“La scu-ola della legalità” è una filastrocca di Vitalba Santoro
La Legalità come Cultura: Un’Analisi della Filastrocca
In un’epoca in cui i valori civici sono spesso messi alla prova, la poesia può diventare uno strumento potente per trasmettere messaggi profondi con semplicità. La filastrocca “La scu-ola della legalità” di Vitalba Santoro è un esempio luminoso di come la letteratura per l’infanzia e non solo possa affrontare temi complessi come la legalità, la responsabilità condivisa e il ruolo dell’educazione.
Il Ruolo della Scuola: Presidio di Valori
Il componimento si apre con una definizione chiara e netta: “La Scuola è presidio di Legalità”. La scuola non è vista solo come un luogo di istruzione accademica, ma come una fortezza etica, un punto di riferimento dove si diffondono “saperi e socialità”. Qui, l’apprendimento non è isolato; è intrinsecamente legato alla capacità di stare insieme, di rispettare le regole comuni e di crescere come comunità.
L’autrice gioca intelligentemente con le parole, spezzando il termine “scu-ola” per richiamare il concetto di “olà”. Questo gioco di parole suggerisce un’immagine vivida: la legalità non deve essere statica o imposta, ma deve propagarsi con entusiasmo e partecipazione, proprio come un’onda che attraversa uno stadio.
Un Messaggio di Responsabilità Condivisa
Il cuore del messaggio di Vitalba Santoro risiede nella seconda parte della filastrocca.
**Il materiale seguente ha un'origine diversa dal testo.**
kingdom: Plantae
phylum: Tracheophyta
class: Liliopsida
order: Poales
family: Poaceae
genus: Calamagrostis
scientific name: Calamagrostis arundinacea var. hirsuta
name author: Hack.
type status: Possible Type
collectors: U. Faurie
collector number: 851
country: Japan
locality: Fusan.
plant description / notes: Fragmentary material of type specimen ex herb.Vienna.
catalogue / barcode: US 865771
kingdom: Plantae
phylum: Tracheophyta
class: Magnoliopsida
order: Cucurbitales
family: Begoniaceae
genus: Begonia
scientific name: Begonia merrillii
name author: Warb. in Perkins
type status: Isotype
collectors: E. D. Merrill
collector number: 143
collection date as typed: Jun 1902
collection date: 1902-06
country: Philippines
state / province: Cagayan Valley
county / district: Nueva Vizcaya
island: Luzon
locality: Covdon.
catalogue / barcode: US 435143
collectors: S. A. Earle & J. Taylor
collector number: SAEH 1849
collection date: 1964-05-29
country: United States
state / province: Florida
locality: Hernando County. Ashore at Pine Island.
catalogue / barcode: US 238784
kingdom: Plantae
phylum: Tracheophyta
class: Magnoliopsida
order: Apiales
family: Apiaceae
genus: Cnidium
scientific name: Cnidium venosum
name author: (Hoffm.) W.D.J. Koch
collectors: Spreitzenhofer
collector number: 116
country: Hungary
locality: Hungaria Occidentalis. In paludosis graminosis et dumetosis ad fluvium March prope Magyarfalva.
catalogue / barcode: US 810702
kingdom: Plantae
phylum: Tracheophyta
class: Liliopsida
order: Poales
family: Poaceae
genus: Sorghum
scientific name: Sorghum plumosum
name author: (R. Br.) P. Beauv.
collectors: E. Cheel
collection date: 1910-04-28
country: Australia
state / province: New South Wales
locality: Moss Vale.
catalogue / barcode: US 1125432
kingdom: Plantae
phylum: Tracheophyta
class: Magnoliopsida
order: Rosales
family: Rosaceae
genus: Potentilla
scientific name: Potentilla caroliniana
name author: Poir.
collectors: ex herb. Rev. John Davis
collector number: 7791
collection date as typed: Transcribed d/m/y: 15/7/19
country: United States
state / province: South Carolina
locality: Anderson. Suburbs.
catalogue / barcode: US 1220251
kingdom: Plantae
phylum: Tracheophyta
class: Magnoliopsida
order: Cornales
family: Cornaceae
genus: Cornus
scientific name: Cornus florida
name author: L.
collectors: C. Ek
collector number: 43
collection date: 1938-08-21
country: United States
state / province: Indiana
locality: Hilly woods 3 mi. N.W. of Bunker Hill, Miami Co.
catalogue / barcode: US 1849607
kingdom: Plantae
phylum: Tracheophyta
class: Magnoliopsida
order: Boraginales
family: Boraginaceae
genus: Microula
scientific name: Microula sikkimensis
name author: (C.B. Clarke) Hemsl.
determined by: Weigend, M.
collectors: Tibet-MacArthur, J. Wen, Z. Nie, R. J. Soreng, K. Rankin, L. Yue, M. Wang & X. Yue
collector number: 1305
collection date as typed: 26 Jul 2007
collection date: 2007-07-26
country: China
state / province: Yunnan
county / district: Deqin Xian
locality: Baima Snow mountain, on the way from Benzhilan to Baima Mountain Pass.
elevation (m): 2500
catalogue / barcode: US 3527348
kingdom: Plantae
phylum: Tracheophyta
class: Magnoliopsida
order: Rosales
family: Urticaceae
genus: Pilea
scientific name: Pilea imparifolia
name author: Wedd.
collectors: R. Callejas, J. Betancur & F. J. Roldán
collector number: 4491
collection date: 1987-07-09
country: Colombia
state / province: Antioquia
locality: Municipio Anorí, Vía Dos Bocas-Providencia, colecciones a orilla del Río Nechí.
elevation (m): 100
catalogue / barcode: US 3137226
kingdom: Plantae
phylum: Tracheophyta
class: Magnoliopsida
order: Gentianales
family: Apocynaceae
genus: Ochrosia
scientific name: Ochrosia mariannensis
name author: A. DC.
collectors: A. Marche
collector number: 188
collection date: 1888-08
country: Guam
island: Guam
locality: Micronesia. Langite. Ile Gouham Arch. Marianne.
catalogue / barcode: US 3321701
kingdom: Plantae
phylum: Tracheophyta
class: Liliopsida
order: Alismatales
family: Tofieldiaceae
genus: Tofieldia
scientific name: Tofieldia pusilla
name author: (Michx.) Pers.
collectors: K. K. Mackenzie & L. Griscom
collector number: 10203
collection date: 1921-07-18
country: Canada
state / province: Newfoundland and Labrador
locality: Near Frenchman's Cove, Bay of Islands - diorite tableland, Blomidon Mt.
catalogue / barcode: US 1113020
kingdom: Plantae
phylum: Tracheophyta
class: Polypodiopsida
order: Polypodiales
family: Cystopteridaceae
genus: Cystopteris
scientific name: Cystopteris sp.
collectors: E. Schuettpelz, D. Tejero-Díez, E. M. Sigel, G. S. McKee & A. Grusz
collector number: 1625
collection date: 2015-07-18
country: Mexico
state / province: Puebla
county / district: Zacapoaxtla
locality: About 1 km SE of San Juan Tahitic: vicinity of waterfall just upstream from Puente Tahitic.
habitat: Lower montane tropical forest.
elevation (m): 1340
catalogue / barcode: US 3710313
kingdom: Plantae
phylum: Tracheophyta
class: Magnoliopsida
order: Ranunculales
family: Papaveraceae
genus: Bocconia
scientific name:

C’è un avvertimento gentile ma fermo: “Però non lasciamo da sola la scuola”.
Spesso, nella società contemporanea, si tende a delegare interamente all’istituzione scolastica il compito di educare alla cittadinanza. La poetessa ricorda che la scuola “ha il suo beò da fare a insegnare la storia”. Il carico didattico è già pesante e la formazione culturale di base è il suo primo dovere istituzionale.
Affidare alla scuola l’intero peso dell’educazione alla legalità rischia di essere controproducente se non supportato dal contesto esterno.
Oltre le Mura Scolastiche: La Legalità come Cultura
Il vero cambiamento avviene quando le mura della scuola vengono superate. “Se invece continua fuori le mura, se ognuno di noi un po’ se ne cura…”. Questi versi sottolineano che la legalità non è una materia da studiare solo sui banchi, ma una pratica quotidiana da vivere nelle famiglie, nelle istituzioni, nel lavoro e nel tempo libero.
L’obiettivo finale è elevato e trasformativo: “la Legalità diventa cultura”. Quando il rispetto delle regole smette di essere un obbligo imposto e diventa un valore interiorizzato, condiviso e praticato da tutti, allora si parla di cultura. La legalità cessa di essere un’eccezione e diventa la norma, il tessuto connettivo della società.
Conclusione: Un Invito all’Azione
La filastrocca di Vitalba Santoro non è solo un testo da recitare a memoria, ma un manifesto educativo. Ci invita a riflettere sul fatto che la lotta all’illegalità e la promozione della giustizia iniziano dai piccoli gesti quotidiani e dalla consapevolezza che nessuno può esimersi dal proprio dovere.
Insegnare questa filastrocca ai bambini, ma soprattutto meditarla come adulti, significa riconoscere che la scuola pianta i semi, ma è l’intera società che deve curare il giardino affinché la legalità possa fiorire davvero.
“La legalità non si insegna solo con le parole, ma con l’esempio di chi la vive ogni giorno.”